34. Bakanlık görüşünde olayın özeti yapılmış, kovuşturmaya yer olmadığı kararının gerekçesine ve kötü muamele yasağını ilgilendiren Anayasa Mahkemesi içtihatlarına yer verilmiştir.
B. Değerlendirme
35. 30/3/2011 tarihli ve 6216 sayılı Anayasa Mahkemesinin Kuruluşu ve Yargılama Usulleri Hakkında Kanun’un 45. maddesinin (2) numaralı fıkrası uyarınca bireysel başvuru yoluna başvurabilmek için olağan kanun yollarının tüketilmiş olması gerekir (Ayşe Zıraman ve Cennet Yeşilyurt, B. No: 2012/403, 26/3/2013, § 16).
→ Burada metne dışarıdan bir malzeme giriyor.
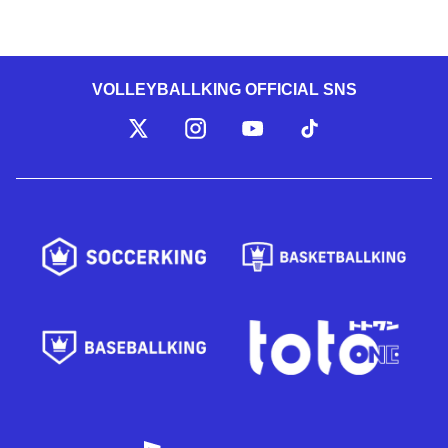
VOLLEYBALLKING OFFICIAL SNS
36. Başvurucuların kötü muamele iddiası hakkında Savcılıkça iki kez soruşturma yapılmıştır. Bunlardan ilki olan 2013/488 sayılı soruşturma, 24/6/2014 tarihinde KYOK ile sonuçlanmıştır. Anılan karar, mağdur (başvurucu) Abdulbaki Güngör’ün raporunda herhangi bir darp-cebir izi ve başvurucuların ifadelerini destekler mahiyette bir delilin bulunmamasına dayandırılmıştır. Başvurucu İsa Göngör’e tebliğ edilen bu karar itiraz edilmeksizin kesinleşmiştir. Anılan karar diğer başvurucu Abdulbaki Güngör’e tebliğ edilmemiş ise de başvurucunun bizzat kendisinin yaralandığını ileri sürdüğü olayda şikâyetin -reşit olmasına rağmen- babası olan diğer başvurucu tarafından yapılması, babasına yapılan tebligattan haberdar olmamasının mümkün olmadığı da nazara alınmalıdır.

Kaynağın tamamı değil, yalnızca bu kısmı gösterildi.